Within five to 10 years, the virtual power plant (VPP) will become mainstream in most electricity markets, predicts a study by IDC Energy Insights. As such, the research company urges utilities to take VPPs into consideration when approaching their business processes, enterprise architecture, and control systems.
VPPs aggregate energy output from many “microgenerator” sources – solar panels and wind turbines, for example – that do not have a steady output of energy. When aggregated properly, VPP output is pretty steady, allowing it to be treated as one would a regular, large power plant.

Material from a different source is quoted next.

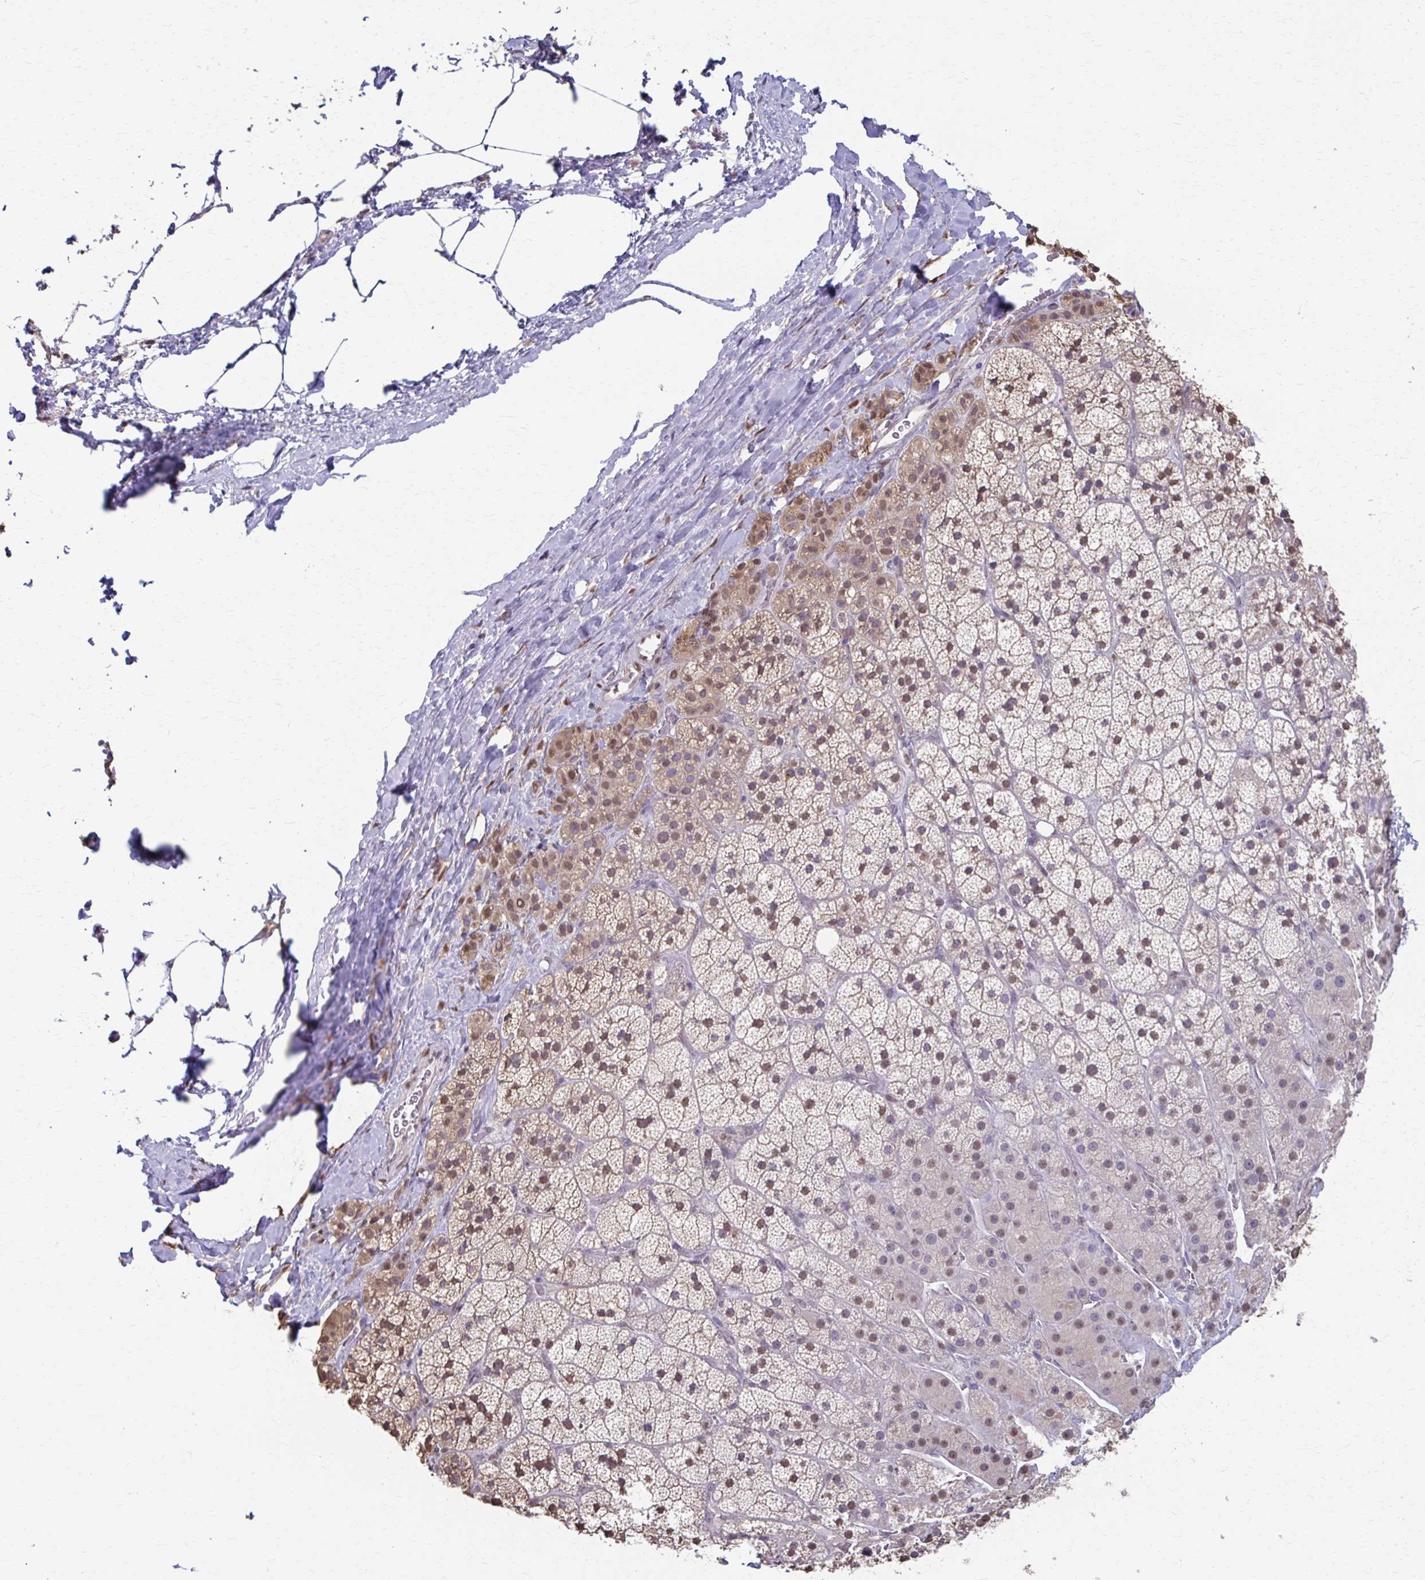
{"staining": {"intensity": "moderate", "quantity": ">75%", "location": "nuclear"}, "tissue": "adrenal gland", "cell_type": "Glandular cells", "image_type": "normal", "snomed": [{"axis": "morphology", "description": "Normal tissue, NOS"}, {"axis": "topography", "description": "Adrenal gland"}], "caption": "Adrenal gland stained for a protein exhibits moderate nuclear positivity in glandular cells. The staining was performed using DAB (3,3'-diaminobenzidine), with brown indicating positive protein expression. Nuclei are stained blue with hematoxylin.", "gene": "ING4", "patient": {"sex": "male", "age": 57}}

"The Virtual Power Plant has emerged as a way to aggregate distributed energy resources and demand response as if they were a single power plant," said IDC Energy Insights’ practice director, Jill Feblowitz. "We believe utilities will see the most innovation and development in the enterprise and real-time service bus, analytics for pricing and resource optimization, and on the far horizon in the decentralization of processing and optimization with the introduction of microgrids."
The study by IDC Energy Insights, which provides research-based advisory and consulting services focused on market and technology developments in the energy and utility industries, predicts that as VPPs start to appear on the grid with greater frequency, they will enable a more flexible and streamlined process for electricity distribution. The emergence of new information technologies to monitor, control, and dispatch VPPs will allow for a much more precise balancing of electricity demand and supply.
The study not only examines what it will take for utilities to enable Virtual Power Plants, but it also provides guidance on what infrastructure utilities may already have in place, what needs to be modified, and what needs to be added to make this a reality and stay ahead of the competition.
Once VPPs permeate the grid, to realize their promise they will need to provide a more efficient and cost-effective service than the traditional power delivery system. As such, IDC Energy Insights believes that the real-time requirements of VPPs will introduce new complexities. The control infrastructure to support VPPs will need to address flexible and scalable integration and control new distributed resources and the development of standards to support interoperability.
Today, few utilities are able to support a fully functional VPP that relies on real-time communications to all points in the distribution grid – i.e., substation to meter (and appliance). IDC Energy Insights believes that the companies and standards bodies that are working on finalizing such a system today will be the winners tomorrow when the other obstacles diminish.
Once the financial and regulatory barriers to VPPs are overcome, the market must decide on the most cost-effective and efficient business model for the VPP operational ecosystem. The rewards of a utility adopting a new VPP model would include maintaining the traditional monopoly over electricity distribution, while updating the control mechanism to a model that is more flexible and, potentially, more profitable. This is a business issue that utilities need to act upon soon to remain competitive.
"The danger of a utility's taking a slow approach to developing VPPs is that another non-utility actor will take on the role of VPP operator," Feblowitz said. "Once a technology leader attains first-mover status, it will be extremely difficult for the utility to dislodge them from their perch."